P. 129, Quote from, Sorkin, Moses Mendelssohn, 29-30.

“I think that for any man a change of religion is a dangerous thing

as a change of language is for a writer. It may turn out a success,

but it can have disastrous consequences.”

Simone Weil, “Lettre a un Religieux”

P. 157

The use of Yiddish as a language of conversion reflects the centuries-long Christian endeavor to penetrate Jewishness to its “secret core” and to use this information for the benefit of the Christian community of scholars and clerics. The emerging awareness of the private language of the Jews, and the imperative to master it in order to convert Jews from a position of familiarity, reached its peak in German lands in the last decades of the 18th century.  A combination of acculturation and governmental pressure accelerated the use of German among urban Jews. The perception that Germanization lead to conversion died hard among German Jews. One typical traditionalist Jewish reaction to the proposed Prussian governmental reform plan to improve the teaching of German to Jewish students and mandate its use in communal records was, “Worum nit lieber gor schmadn?” (Why not just convert?)

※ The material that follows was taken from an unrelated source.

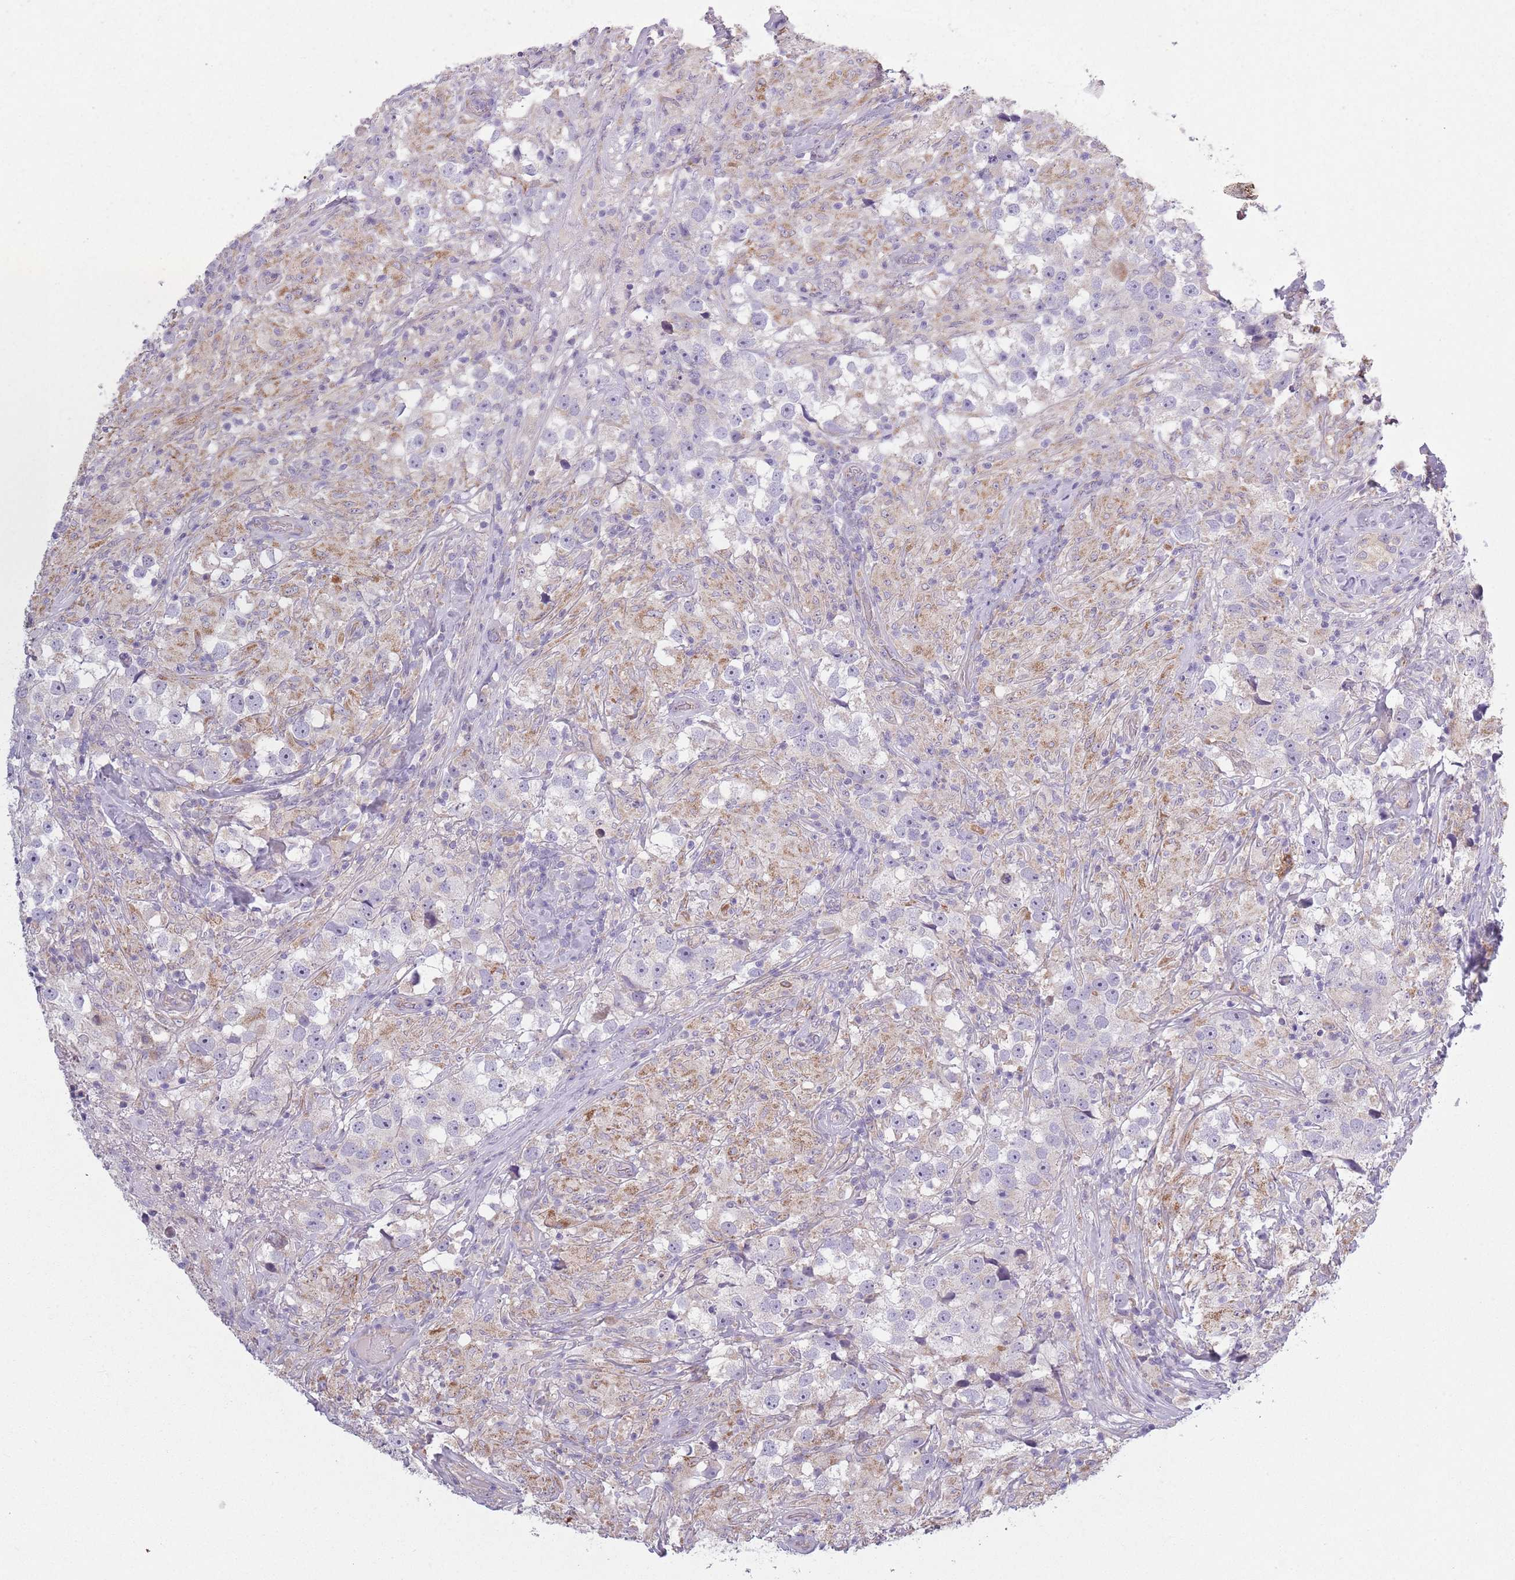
{"staining": {"intensity": "negative", "quantity": "none", "location": "none"}, "tissue": "testis cancer", "cell_type": "Tumor cells", "image_type": "cancer", "snomed": [{"axis": "morphology", "description": "Seminoma, NOS"}, {"axis": "topography", "description": "Testis"}], "caption": "IHC of human testis cancer (seminoma) displays no positivity in tumor cells.", "gene": "COQ5", "patient": {"sex": "male", "age": 46}}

P. 169, Quote from, Lowenstein, The Berlin Jewish Community, 223.

Some of the most ardent advocates of the notion of the German state as Christian, such as Friedrich Julius Stahl, were converts from Judaism. For converts like Stahl, the ability of Judaism to change and reform itself posed a severe challenge to the old theological view of the fossilized, law-bound Mosaism against which Christianity had polemicized for centuries. Great Viennese jurist Joseph von Sonnenfels, converted to Catholicism as a child, who helped lay the principles for the Edict of Toleration of Joseph ll in 1782, believed that conversion of the Jews should be required for full emancipation. As historian Michael Meyer put it, “Any signs of religious vitality in the Jewish community would represent a threat to the very principle of Jewish moribundity on which they had made their own major life’s decision. The doctrine of historical development within a religious spirit that retained its unique identity could be applied properly only to Christianity, not to Judaism.”

P. 230, Quote from, Meyer, “German Political Pressure,” 7.